Technology can be our best friend (the wheel, the lightbulb), or our most maddening, malevolent foe (supermarket self-checkouts). Sometimes we don’t know what to make of it yet. iPads look good, and are less cumbersome than the traditional leatherbound wine list tome, but as one wine griper observed, their “achingly cool” credentials disappear when they haven’t been updated.

Obscene mark-ups

Along with wine temperature probably the most common complaint of all from the customer side. Some in the trade are quick to point out the high costs of running a restaurant and the necessity of trying to claw something back from wine sales, feeling that this complaint is a bit of a cheap shot. But there is a growing clamour, even from the most respected critics and journalists, about the prices we in the UK are expected to pay for the privilege of enjoying a nice glass in a restaurant.

I suppose we should be thankful we’re not drinking in Paris. 

Unannounced vintage variation

A subtle but keenly felt sense of grievance was felt by a small number of respondents who, upon placing a satisfactory wine order, were presented with a bottle from a different vintage from that advertised. This has to be seen as a pretty large faux pas on the part of the restaurant. Even if it relates to the cheapest, most basic wine on the list the sommelier or waiter has a duty to let the customer know.

Wine is an agricultural product whose quality varies from year to year by virtue differences in weather during the growing season. One numerical digit could mean the difference between a good evening with money well spent and a bad one filled with bitterness and resentment – restaurants take note.

 

Inadequate/gibberish wine descriptions

Most people think that Chablis is a grape rather than a wine region. Without some sort of description to guide them, there is almost no point in giving them a wine list in the first place. Then again, over-elaborate or gibberish wine descriptions get us nowhere either. One annoyed respondent averred: “For every wine description there are only three or four words that have any value – style (dry, med-dry, etc), body (full, medium, light), aroma/ flavour (fruity, herbaceous, mineral, etc.). Perhaps adding a bit about the winery, that’s all it needs. Anything else is just padding.”
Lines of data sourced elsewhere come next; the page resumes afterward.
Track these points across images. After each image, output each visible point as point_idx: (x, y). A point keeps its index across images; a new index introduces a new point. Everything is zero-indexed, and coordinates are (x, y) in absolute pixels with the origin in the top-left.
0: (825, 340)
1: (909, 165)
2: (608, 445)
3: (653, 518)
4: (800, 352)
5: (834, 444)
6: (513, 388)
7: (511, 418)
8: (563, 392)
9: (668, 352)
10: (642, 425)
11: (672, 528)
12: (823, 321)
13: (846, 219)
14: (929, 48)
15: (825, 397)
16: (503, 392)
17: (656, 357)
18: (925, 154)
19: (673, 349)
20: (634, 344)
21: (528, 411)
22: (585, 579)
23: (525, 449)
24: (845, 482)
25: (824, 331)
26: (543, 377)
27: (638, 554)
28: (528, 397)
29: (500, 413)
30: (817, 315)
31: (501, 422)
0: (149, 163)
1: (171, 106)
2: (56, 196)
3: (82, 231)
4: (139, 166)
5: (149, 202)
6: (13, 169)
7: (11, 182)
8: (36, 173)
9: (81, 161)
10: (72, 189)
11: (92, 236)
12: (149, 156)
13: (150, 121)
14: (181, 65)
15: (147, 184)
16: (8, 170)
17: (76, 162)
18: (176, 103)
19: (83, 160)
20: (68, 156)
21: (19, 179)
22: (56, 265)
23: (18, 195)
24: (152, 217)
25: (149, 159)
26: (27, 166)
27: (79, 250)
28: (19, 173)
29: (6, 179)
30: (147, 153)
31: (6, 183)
Admittedly, this one is up for debate. And I quite enjoy a wine description that gives its taste guide as ‘trouser jazz’. 

Wine being removed from the table

In their agonised, OCD pursuit of perfection, some smart restaurants will insist on keeping your precious wine bottle off the dining table – this can be alarming for the uninitiated and not a little annoying to suddenly feel denied of your freedom to pour for yourself or your fellow diners.
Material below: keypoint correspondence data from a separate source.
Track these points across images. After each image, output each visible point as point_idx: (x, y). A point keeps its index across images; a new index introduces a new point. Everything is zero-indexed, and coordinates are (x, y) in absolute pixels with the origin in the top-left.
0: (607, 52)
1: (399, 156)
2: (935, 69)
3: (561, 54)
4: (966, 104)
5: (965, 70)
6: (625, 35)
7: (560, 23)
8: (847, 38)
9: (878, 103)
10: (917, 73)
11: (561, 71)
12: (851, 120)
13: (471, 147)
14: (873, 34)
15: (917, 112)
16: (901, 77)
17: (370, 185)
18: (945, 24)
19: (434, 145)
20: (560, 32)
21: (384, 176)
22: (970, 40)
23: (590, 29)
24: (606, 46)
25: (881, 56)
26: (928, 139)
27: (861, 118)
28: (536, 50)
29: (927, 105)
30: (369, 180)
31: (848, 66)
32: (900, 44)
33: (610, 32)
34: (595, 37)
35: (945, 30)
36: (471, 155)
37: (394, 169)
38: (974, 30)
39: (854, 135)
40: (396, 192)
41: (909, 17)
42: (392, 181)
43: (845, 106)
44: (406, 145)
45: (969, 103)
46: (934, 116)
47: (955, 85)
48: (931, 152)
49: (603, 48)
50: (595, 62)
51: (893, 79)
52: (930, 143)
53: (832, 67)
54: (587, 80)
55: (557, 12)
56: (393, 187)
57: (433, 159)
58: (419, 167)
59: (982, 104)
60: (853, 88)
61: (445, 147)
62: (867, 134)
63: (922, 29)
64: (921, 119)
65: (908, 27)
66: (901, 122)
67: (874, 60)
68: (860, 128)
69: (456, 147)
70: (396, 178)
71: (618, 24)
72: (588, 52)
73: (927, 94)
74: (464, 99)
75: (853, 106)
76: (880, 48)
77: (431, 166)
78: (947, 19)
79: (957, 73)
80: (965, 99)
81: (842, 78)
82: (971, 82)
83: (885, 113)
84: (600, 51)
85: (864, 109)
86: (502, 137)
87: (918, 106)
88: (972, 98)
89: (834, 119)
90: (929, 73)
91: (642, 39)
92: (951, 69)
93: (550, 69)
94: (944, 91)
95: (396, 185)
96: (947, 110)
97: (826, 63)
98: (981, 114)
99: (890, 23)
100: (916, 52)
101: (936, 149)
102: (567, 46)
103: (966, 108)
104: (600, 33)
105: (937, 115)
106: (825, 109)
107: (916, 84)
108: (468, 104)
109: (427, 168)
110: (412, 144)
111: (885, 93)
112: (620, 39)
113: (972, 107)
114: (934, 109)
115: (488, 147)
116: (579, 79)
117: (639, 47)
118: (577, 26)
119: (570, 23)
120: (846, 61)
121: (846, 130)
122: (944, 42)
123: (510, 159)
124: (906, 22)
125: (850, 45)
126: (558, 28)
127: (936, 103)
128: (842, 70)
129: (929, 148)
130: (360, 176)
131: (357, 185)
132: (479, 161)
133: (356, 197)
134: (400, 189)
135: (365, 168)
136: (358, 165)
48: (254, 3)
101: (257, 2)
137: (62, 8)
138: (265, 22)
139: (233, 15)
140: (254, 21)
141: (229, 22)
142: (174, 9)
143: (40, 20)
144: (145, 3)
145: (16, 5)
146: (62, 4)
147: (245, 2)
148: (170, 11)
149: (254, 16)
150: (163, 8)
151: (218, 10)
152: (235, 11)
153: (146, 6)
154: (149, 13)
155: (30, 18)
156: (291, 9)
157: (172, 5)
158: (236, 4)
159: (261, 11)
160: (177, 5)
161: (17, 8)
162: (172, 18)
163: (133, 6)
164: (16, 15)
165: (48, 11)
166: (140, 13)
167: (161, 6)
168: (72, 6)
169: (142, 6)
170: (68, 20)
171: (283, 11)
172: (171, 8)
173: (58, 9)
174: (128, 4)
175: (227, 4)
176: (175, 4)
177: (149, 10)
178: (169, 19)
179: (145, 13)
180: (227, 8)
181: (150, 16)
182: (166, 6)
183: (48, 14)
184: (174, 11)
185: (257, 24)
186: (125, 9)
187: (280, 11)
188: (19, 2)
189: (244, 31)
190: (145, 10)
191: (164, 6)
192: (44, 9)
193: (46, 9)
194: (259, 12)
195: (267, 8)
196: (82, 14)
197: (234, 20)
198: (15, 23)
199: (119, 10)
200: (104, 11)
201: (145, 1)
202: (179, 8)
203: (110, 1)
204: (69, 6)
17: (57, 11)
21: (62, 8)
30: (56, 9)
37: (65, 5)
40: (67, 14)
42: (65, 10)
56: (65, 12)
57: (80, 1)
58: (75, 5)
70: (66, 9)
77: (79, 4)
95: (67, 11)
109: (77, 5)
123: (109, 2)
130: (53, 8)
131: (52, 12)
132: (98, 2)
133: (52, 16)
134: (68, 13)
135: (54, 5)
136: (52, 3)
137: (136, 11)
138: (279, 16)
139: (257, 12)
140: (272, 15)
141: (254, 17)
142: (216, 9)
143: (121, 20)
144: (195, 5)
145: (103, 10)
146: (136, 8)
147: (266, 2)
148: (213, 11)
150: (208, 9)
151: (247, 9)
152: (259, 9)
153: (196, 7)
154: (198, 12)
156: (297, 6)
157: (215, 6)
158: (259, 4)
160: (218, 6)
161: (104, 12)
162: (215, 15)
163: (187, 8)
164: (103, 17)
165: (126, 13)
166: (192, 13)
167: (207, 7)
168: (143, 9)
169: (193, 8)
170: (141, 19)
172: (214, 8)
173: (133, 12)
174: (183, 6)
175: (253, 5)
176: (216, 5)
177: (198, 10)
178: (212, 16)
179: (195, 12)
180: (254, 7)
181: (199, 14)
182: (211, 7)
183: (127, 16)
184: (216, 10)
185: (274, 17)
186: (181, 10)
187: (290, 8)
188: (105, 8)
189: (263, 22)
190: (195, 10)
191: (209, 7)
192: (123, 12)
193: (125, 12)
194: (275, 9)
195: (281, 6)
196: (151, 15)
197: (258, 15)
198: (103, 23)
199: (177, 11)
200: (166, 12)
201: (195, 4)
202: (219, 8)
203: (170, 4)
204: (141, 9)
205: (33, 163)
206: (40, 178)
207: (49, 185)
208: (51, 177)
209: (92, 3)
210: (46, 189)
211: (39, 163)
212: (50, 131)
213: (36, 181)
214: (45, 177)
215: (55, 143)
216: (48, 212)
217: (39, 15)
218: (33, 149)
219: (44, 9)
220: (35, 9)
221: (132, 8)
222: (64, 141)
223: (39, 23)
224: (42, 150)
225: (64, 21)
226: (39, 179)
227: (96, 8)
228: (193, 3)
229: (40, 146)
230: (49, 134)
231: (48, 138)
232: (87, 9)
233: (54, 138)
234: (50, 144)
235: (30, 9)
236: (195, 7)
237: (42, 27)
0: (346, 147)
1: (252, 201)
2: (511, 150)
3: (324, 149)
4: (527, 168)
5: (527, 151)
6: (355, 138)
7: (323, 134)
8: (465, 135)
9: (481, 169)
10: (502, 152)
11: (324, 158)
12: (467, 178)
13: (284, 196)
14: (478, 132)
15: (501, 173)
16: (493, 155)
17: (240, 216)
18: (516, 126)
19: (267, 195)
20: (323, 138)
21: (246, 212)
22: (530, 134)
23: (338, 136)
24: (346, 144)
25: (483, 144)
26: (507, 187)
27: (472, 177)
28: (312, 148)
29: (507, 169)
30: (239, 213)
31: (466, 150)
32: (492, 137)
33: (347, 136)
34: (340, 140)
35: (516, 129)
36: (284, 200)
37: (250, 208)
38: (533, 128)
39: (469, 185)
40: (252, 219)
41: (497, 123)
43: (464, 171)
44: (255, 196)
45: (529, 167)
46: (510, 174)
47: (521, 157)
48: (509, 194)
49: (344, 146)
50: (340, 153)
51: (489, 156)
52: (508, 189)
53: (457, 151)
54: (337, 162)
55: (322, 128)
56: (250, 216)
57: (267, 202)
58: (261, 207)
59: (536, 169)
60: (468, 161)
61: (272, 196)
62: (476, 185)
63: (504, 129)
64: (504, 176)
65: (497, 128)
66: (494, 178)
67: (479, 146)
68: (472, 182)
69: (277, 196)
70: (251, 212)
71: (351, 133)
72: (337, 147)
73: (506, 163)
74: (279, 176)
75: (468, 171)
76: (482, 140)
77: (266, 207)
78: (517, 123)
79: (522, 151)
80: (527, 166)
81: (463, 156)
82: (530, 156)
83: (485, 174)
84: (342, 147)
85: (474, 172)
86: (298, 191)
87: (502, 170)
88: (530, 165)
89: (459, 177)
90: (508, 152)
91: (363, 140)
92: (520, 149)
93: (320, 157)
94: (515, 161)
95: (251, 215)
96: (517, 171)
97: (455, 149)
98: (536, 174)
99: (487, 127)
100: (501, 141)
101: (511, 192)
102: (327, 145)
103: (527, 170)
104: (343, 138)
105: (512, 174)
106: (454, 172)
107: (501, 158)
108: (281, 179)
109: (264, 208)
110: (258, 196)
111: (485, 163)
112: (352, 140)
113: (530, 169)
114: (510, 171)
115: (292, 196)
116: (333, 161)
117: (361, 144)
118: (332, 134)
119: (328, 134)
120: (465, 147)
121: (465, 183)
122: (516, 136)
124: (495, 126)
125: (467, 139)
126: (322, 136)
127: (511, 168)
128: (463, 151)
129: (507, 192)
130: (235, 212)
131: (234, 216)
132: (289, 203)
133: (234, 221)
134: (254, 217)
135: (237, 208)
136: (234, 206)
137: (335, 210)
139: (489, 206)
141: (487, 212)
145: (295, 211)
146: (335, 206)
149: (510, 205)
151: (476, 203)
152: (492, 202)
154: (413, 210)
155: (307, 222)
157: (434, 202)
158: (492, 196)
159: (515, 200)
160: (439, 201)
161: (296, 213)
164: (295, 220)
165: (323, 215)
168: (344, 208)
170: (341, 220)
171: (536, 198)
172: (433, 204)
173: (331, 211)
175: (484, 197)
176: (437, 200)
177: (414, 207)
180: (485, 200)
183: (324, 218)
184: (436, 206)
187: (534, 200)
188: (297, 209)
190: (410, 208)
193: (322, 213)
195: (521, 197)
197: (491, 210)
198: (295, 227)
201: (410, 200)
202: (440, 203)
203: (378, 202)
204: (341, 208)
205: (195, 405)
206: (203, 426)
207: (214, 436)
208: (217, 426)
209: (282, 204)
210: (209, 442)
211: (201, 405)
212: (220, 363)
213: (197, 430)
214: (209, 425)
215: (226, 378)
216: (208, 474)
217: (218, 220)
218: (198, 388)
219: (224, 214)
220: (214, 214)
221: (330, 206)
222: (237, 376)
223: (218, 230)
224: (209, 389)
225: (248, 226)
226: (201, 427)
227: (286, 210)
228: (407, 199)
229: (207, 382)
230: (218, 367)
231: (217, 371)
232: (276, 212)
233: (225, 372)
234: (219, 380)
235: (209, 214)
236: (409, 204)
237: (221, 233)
One respondent related how at one exclusive Knightsbridge restaurant, they didn’t allow any bottles to be kept on the table – neither wine nor water. When asked to have the bottles left on the table so the diners could help themselves, the waiter said he’d have to ask the manager, then hid the drinks on a side table out of sight.
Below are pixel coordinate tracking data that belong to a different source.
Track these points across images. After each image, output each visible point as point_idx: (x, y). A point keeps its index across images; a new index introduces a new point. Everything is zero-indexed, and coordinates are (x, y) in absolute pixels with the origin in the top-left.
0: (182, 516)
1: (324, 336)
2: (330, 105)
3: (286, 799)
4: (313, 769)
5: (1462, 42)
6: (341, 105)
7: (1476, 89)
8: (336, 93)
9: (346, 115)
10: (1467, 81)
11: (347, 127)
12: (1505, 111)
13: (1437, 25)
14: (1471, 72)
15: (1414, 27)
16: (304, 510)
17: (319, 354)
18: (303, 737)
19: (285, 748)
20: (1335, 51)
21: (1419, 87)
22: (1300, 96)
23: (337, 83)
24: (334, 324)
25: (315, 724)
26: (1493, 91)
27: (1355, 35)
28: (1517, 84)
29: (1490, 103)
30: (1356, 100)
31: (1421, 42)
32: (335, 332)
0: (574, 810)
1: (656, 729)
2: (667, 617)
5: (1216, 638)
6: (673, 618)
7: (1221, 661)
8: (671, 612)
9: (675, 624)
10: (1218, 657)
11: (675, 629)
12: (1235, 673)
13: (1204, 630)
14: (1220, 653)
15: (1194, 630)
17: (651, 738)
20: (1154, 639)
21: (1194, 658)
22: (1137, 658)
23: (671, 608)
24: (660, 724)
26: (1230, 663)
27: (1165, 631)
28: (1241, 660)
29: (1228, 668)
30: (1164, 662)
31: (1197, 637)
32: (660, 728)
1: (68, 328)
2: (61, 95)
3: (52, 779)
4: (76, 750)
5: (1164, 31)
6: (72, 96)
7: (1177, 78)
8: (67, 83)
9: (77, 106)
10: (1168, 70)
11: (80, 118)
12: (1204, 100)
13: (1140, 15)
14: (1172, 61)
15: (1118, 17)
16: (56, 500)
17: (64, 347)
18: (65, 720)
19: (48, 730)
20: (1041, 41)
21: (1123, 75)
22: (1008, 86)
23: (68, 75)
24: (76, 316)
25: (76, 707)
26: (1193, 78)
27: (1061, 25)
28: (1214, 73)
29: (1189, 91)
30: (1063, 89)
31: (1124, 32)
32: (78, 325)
If the service is anything less than perfect, this is bound to cause a curious sense of impotence that one could do without.

Pushy staff

A complaint that was raised again and again was of unfinished glasses being removed from the table, with one complainant noting that this was especially prevalent in US. This wine gripe works both ways, however – many’s the time that a waiter will quite sensibly attempt to remove a glass that has been sitting with its dregs for an hour only for the diner to yank it back with a look of goggle-eyed affront.

Another common cause of irritation was the experience of “waiters frantically refilling your glass after every sip in the hope you’ll order another bottle”. Cheeky, and a very common ruse.

Staff pouring the wine full stop is a bit fraught. Particularly, as one respondent said, “if your partner drinks much faster than you. It means, in my case, unless I down the drink at the beginning of the evening, I get almost no wine from a bottle. And, I don’t want to be preferentially topped up, because I don’t like drinking from a full glass”.

With all this to contend with, who’d be a sommelier?